Note that this introduces a breakage with older versions, where a
database or user name beginning with a slash are treated as something to
check for an equal match.  Per discussion, we have discarded this as
being much of an issue in practice as it would require a cluster to
have database and/or role names that begin with a slash, as well as HBA
entries using these.  Hence, the consistency gained with regexps in
pg_ident.conf is more appealing in the long term.
 
**This compatibility change should be mentioned in the release notes.**
 
Author: Bertrand Drouvot
Reviewed-by: Jacob Champion, Tom Lane, Michael Paquier
Discussion: https://postgr.es/m/fff0d7c1-8ad4-76a1-9db3-0ab6ec338bf7@amazon.com

The commit message basically explains everything, but let me just quickly talk it through and show some examples.

pg_hba.conf file is used to decide who can connect to which database, from where, and using what authentication method. I wrote about it in more details earlier while I was explaining how to fix some issue.

Now, the format of the file is simple.

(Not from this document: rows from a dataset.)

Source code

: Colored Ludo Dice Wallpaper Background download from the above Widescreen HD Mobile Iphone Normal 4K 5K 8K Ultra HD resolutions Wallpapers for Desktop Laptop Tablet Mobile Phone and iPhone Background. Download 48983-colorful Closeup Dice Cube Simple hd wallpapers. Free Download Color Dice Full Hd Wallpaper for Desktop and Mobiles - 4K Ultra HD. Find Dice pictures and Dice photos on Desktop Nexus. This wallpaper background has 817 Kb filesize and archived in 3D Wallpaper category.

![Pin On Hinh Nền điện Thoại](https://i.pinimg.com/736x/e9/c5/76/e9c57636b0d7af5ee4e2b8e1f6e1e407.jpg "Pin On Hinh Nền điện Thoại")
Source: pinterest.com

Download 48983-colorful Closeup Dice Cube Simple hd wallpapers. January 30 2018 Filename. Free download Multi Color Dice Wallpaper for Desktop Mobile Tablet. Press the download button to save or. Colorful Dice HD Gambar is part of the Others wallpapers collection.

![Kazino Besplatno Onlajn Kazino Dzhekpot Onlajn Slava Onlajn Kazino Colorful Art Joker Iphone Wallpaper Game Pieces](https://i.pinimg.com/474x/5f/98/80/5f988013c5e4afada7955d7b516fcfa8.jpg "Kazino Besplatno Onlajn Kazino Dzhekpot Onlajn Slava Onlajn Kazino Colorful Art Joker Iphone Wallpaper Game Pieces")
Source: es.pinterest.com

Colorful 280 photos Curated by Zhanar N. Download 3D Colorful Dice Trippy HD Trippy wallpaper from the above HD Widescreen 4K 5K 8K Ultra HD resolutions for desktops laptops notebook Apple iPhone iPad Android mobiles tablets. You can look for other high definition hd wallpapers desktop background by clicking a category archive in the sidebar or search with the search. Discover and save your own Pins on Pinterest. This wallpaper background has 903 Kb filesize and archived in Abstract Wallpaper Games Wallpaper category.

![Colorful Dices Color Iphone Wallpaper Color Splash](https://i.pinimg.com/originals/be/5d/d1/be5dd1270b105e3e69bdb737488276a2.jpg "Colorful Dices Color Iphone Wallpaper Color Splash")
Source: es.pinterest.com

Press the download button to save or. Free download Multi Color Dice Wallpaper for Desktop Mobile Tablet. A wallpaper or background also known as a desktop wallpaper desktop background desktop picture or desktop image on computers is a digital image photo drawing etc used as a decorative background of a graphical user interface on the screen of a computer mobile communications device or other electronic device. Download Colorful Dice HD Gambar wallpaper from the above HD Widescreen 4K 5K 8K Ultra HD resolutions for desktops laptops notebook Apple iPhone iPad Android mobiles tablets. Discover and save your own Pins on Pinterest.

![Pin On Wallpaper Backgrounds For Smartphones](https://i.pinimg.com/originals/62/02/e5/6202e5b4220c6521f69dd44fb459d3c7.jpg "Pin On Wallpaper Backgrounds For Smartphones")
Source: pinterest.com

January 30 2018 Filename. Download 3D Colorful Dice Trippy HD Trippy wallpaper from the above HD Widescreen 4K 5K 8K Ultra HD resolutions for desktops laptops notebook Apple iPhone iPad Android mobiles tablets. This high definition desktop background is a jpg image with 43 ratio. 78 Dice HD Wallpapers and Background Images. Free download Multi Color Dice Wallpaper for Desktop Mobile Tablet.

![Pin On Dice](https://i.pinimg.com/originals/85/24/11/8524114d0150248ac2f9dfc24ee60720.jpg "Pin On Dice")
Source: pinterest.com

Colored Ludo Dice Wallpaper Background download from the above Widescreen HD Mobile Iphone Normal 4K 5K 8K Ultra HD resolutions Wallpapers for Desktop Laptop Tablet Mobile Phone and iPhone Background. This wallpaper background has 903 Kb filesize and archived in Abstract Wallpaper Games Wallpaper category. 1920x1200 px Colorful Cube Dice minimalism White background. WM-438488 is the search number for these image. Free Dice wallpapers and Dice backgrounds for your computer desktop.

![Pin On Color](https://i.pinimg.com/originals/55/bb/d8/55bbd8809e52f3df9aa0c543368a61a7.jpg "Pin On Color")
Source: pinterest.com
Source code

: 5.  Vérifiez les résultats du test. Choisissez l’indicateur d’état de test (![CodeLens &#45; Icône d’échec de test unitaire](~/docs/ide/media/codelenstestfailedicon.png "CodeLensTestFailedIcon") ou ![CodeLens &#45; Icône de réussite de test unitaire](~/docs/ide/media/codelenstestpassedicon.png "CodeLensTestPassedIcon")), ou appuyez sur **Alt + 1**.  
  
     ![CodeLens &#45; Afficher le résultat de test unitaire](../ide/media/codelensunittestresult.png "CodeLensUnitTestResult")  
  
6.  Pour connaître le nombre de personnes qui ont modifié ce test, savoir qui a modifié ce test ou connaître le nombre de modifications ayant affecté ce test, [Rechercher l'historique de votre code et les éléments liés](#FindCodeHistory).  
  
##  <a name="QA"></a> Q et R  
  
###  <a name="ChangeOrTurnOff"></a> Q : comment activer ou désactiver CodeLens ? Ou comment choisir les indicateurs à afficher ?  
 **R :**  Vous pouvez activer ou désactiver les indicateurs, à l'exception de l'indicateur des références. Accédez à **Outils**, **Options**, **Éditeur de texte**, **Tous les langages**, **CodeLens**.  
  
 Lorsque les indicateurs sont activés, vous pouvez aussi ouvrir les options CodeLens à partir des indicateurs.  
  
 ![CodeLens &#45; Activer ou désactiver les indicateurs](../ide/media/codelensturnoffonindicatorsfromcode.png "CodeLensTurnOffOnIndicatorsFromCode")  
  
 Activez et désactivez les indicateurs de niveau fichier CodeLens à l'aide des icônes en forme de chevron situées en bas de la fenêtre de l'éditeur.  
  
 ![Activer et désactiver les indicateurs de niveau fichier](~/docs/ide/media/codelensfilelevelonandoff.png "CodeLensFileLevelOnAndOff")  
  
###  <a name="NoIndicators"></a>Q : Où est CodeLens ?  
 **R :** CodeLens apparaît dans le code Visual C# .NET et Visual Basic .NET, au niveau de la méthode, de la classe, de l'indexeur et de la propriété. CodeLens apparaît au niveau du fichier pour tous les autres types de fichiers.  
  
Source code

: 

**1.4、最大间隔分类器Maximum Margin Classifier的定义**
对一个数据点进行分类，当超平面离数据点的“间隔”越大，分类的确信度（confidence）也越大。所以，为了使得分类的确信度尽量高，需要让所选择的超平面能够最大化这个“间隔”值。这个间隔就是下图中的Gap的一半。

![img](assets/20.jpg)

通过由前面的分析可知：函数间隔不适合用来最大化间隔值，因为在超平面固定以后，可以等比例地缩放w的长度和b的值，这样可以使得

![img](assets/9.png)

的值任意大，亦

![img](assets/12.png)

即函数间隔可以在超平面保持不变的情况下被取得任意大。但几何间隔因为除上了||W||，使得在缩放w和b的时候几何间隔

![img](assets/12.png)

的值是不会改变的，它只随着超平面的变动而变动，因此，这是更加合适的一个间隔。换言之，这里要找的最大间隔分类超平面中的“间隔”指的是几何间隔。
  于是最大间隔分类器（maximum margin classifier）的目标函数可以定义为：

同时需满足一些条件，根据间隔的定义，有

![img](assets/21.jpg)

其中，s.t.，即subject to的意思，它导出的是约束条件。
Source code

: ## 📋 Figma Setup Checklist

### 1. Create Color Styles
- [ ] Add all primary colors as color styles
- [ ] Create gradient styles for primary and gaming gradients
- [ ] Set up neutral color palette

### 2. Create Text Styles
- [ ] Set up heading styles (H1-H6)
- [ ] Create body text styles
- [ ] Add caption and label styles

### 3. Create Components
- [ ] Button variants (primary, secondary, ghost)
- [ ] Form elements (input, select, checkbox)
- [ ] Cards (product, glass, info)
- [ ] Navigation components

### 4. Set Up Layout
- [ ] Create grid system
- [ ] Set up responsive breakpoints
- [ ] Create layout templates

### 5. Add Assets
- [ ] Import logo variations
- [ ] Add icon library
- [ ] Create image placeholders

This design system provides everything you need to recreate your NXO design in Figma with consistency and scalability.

There are two types of config lines:

  • local DATABASE USER METHOD [OPTIONS]
  • host* DATABASE USER ADDRESS METHOD [OPTIONS]

This new change modifies what can be but in DATABASE and USER fields.

To recap, in DATABASE you could have any number of database names, separated by , (comma).

So, for example you could have line line:

local db1,db2,postgres all trust

which would allow anyone to connect to one of the 3 listed databases without any kind of verification of who is who.

In case of USER field, you had more options:

  • username
  • group name (role) prefixed with + sign
  • name of file that contains list of username, prefixed with @

and, of course, you can have any number of these elements, separated by comma.

So, for example:

local db1 depesz,postgres,+dbas,@/etc/postgres/cron.users.lst trust

would allow connection to db1 by users depesz, postgres, any user belonging to group dbas, and any user listed in /etc/postgres/cron.users.lst file.

Now, in both of these fields (DATABASE and USER), we can add regexps, by prefixing them with / (slash).

How would that look? For example like this:

local /^db[0-9]+$,/^depesz depesz trust

would let me connect to two groups of databases:

  • ^db[0-9]+$ – any db that has name starting with “db" and then there are some (at least 1) digits. And then end of string. So, for example: db1, db13123, but not db23b
  • ^depesz – any db that has name starting with depesz

Similarly I could use it in USER field, for example like this:

host all /-rw$ 10.1.2.0/24 scram-sha-256
host all /-ro$ 10.0.0.0/8  scram-sha-256

This would allow any user with name ending with -rw to login, as long as they connect from ip being one of 10.1.2.*, and any user with name ending with -ro from ip that is one of 10.*.*.*.

I think it looks great, and will allow nicer configuration in some cases. Well, as long as you don't mind regexps. But if you'll not go overboard with complexity, it should be really, really helpful thing.

As always, thanks to all involved.